_Exercise description_:
Scan the entries below for the word "openapiclient" and copy every line in which it occurs.

Pictures paired with source code
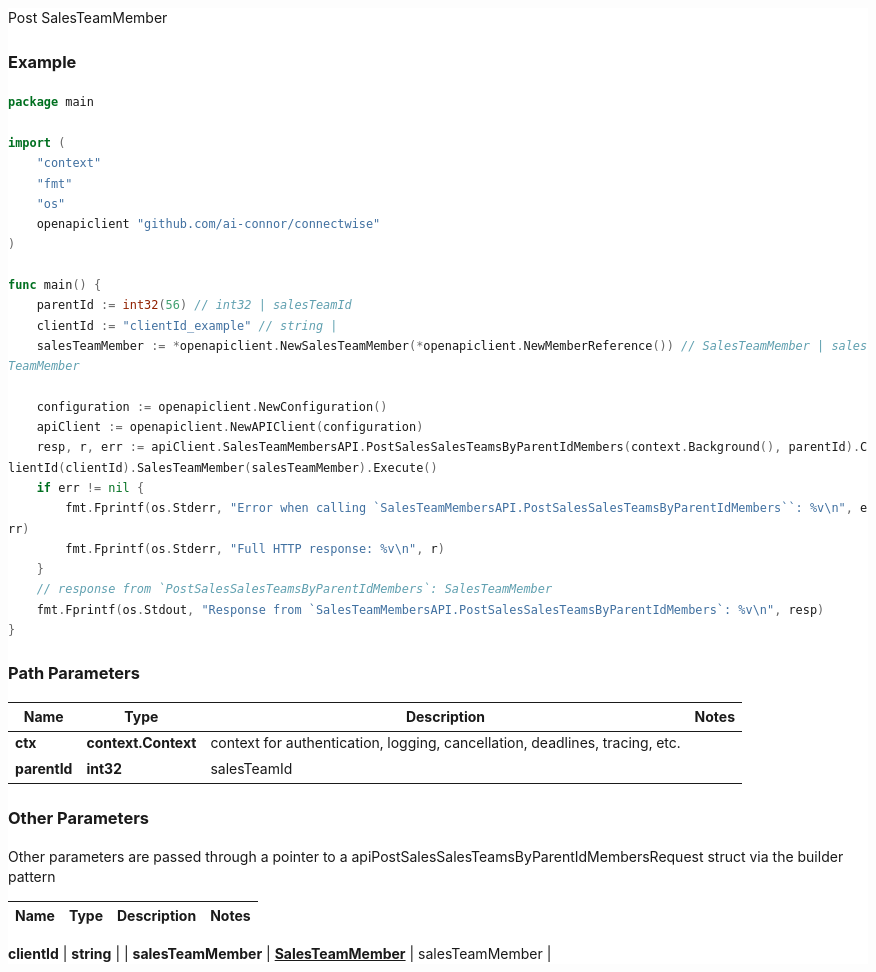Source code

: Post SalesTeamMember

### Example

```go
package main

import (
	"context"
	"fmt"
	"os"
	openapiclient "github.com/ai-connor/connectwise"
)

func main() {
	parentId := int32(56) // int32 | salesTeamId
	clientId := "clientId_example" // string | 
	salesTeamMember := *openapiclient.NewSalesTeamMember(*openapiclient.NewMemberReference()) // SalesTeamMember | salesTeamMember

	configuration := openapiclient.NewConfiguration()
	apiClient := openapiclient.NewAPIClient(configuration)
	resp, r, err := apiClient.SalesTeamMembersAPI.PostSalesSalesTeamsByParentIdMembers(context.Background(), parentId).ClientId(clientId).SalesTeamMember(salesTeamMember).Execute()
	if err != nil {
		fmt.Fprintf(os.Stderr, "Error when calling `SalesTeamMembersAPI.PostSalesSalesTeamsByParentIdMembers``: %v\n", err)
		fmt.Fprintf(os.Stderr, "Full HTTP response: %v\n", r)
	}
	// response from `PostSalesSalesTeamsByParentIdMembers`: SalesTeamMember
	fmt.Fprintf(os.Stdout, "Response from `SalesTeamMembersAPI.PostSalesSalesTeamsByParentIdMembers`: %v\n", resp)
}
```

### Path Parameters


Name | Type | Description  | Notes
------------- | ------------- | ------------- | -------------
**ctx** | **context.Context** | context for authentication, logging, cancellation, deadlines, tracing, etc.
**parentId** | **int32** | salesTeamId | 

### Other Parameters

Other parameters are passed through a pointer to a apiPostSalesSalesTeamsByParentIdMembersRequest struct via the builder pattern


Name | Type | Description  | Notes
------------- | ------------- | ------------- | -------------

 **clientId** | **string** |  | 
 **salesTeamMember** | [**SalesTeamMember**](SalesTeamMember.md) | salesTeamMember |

_Answer to the problem_:
	openapiclient "github.com/ai-connor/connectwise"
	salesTeamMember := *openapiclient.NewSalesTeamMember(*openapiclient.NewMemberReference()) // SalesTeamMember | salesTeamMember
	configuration := openapiclient.NewConfiguration()
	apiClient := openapiclient.NewAPIClient(configuration)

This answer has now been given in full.